By Edward Nawotka, Editor-in-Chief
It’s rather amazing, considering that women are easily the most prolific readers and buyers of books, but as novelist Nicola Griffith reveals in a series of simple pie charts: books featuring women protagonists or about women rarely win the top book prizes.
Writing on her blog, Griffith notes: “I analyzed the last 15 years’ results for half a dozen book-length fiction awards: Pulitzer Prize, Man Booker Prize, National Book Award, National Book Critics’ Circle Award, Hugo Award, and Newbery Medal.
Writing about the Pulitzer, she points out:
At the top of the prestige ladder, for the Pulitzer Prize women wrote zero out of 15 prize-winning books wholly from the point of view of a woman or girl. Zero.
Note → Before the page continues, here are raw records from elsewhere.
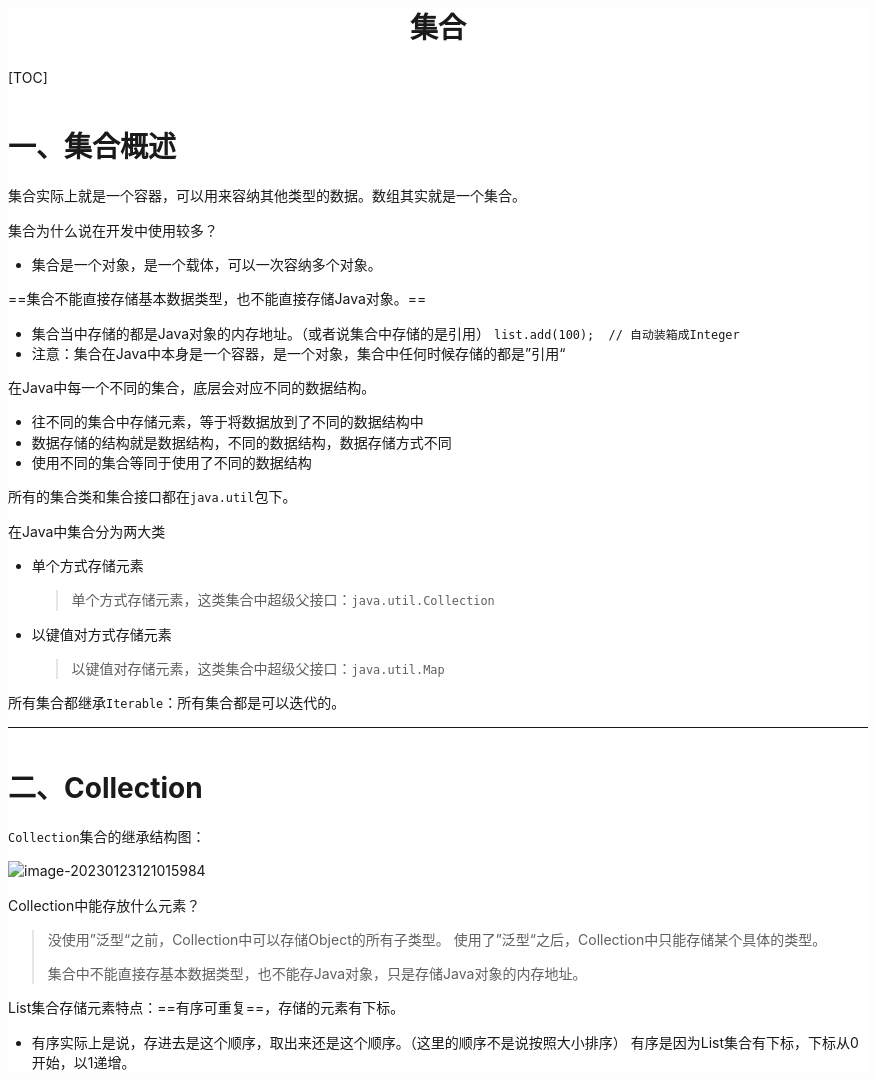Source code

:<center><h1>集合</h1></center>

[TOC]

# 一、集合概述

集合实际上就是一个容器，可以用来容纳其他类型的数据。数组其实就是一个集合。

集合为什么说在开发中使用较多？

+ 集合是一个对象，是一个载体，可以一次容纳多个对象。

==集合不能直接存储基本数据类型，也不能直接存储Java对象。==

+ 集合当中存储的都是Java对象的内存地址。（或者说集合中存储的是引用）
  `list.add(100);  // 自动装箱成Integer`
+ 注意：集合在Java中本身是一个容器，是一个对象，集合中任何时候存储的都是”引用“

在Java中每一个不同的集合，底层会对应不同的数据结构。

+ 往不同的集合中存储元素，等于将数据放到了不同的数据结构中
+ 数据存储的结构就是数据结构，不同的数据结构，数据存储方式不同
+ 使用不同的集合等同于使用了不同的数据结构

所有的集合类和集合接口都在`java.util`包下。

在Java中集合分为两大类

+ 单个方式存储元素

  > 单个方式存储元素，这类集合中超级父接口：`java.util.Collection`

+ 以键值对方式存储元素

  > 以键值对存储元素，这类集合中超级父接口：`java.util.Map`

所有集合都继承`Iterable`：所有集合都是可以迭代的。

---

# 二、Collection

`Collection`集合的继承结构图：

![image-20230123121015984](https://gitee.com/zsm666/image-bed/raw/master/img/image-20230123121015984.png)

Collection中能存放什么元素？

> 没使用”泛型“之前，Collection中可以存储Object的所有子类型。
> 		使用了”泛型“之后，Collection中只能存储某个具体的类型。
>
> 集合中不能直接存基本数据类型，也不能存Java对象，只是存储Java对象的内存地址。

List集合存储元素特点：==有序可重复==，存储的元素有下标。

+ 有序实际上是说，存进去是这个顺序，取出来还是这个顺序。（这里的顺序不是说按照大小排序）
  有序是因为List集合有下标，下标从0开始，以1递增。

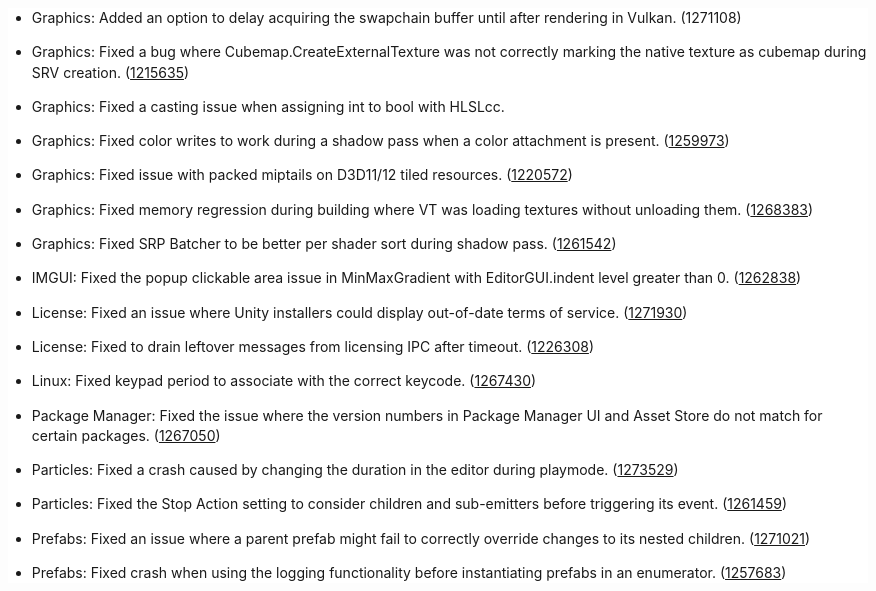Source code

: -   Graphics: Added an option to delay acquiring the swapchain buffer until after rendering in Vulkan. (1271108)

-   Graphics: Fixed a bug where Cubemap.CreateExternalTexture was not correctly marking the native texture as cubemap during SRV creation. ([1215635](https://issuetracker.unity3d.com/issues/cubemap-dot-createexternaltexture-does-not-produce-correct-cubemap-when-using-getnativetextureptr-from-an-existing-one))

-   Graphics: Fixed a casting issue when assigning int to bool with HLSLcc.

-   Graphics: Fixed color writes to work during a shadow pass when a color attachment is present. ([1259973](https://issuetracker.unity3d.com/issues/unable-to-render-to-color-attachment-with-scriptablerendercontext-drawshadows))

-   Graphics: Fixed issue with packed miptails on D3D11/12 tiled resources. ([1220572](https://issuetracker.unity3d.com/issues/sparsetexture-clears-the-first-six-loaded-mips-when-the-7th-mip-is-loaded))

-   Graphics: Fixed memory regression during building where VT was loading textures without unloading them. ([1268383](https://issuetracker.unity3d.com/issues/editors-memory-usage-increases-to-about-10gb-when-building-the-player))

-   Graphics: Fixed SRP Batcher to be better per shader sort during shadow pass. ([1261542](https://issuetracker.unity3d.com/issues/multiple-render-main-shadowmap-dot-dot-dot-draw-srp-batch-are-present-when-the-materials-only-have-different-properties))

-   IMGUI: Fixed the popup clickable area issue in MinMaxGradient with EditorGUI.indent level greater than 0. ([1262838](https://issuetracker.unity3d.com/issues/interaction-is-broken-when-editorgui-dot-indentlevel-is-set-to-1-or-higher-and-particlesystem-dot-minmaxgradient-interface-is-used))

-   License: Fixed an issue where Unity installers could display out-of-date terms of service. ([1271930](https://issuetracker.unity3d.com/issues/the-terms-of-service-in-the-installer-are-out-of-date))

-   License: Fixed to drain leftover messages from licensing IPC after timeout. ([1226308](https://issuetracker.unity3d.com/issues/you-do-not-have-entitlements-for-this-package-is-thrown-when-package-manager-window-is-opened))

-   Linux: Fixed keypad period to associate with the correct keycode. ([1267430](https://issuetracker.unity3d.com/issues/keypadperiod-key-registers-as-keypaddivide-in-linux-build))

-   Package Manager: Fixed the issue where the version numbers in Package Manager UI and Asset Store do not match for certain packages. ([1267050](https://issuetracker.unity3d.com/issues/asset-store-packages-dont-display-latest-version-available-if-you-have-an-old-version-on-disk))

-   Particles: Fixed a crash caused by changing the duration in the editor during playmode. ([1273529](https://issuetracker.unity3d.com/issues/crash-after-an-overflow-in-memory-allocator-when-changing-particle-systems-duration-in-play-mode))

-   Particles: Fixed the Stop Action setting to consider children and sub-emitters before triggering its event. ([1261459](https://issuetracker.unity3d.com/issues/particlesystem-dot-mainmodule-dot-stopaction-does-not-wait-till-particles-of-the-gameobjects-child-stop-emitting-before-destroying))

-   Prefabs: Fixed an issue where a parent prefab might fail to correctly override changes to its nested children. ([1271021](https://issuetracker.unity3d.com/issues/multi-selecting-and-overwriting-prefab-instances-with-changes-does-not-apply-changes-to-their-outside-prefab-assets))

-   Prefabs: Fixed crash when using the logging functionality before instantiating prefabs in an enumerator. ([1257683](https://issuetracker.unity3d.com/issues/crash-in-transform-gettransformaccess-when-using-the-logging-functionality-before-instantiating-prefabs-in-an-enumerator))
For the prize that recognizes “the most distinguished fiction by an American author,” not a single book-length work from a woman’s perspective or about a woman was considered worthy. Women aren’t interesting, this result says. Women don’t count.
And she has even more revealing pie charts covering most of the top prizes, which reveal that the Pulitzer is not alone in it’s bias.
It’s hard to escape the conclusion that, when it comes to literary prizes, the more prestigious, influential and financially remunerative the award, the less likely the winner is to write about grown women. Either this means that women writers are self-censoring, or those who judge literary worthiness find women frightening, distasteful, or boring. Certainly the results argue for women’s perspectives being considered uninteresting or unworthy. Women seem to have literary cooties.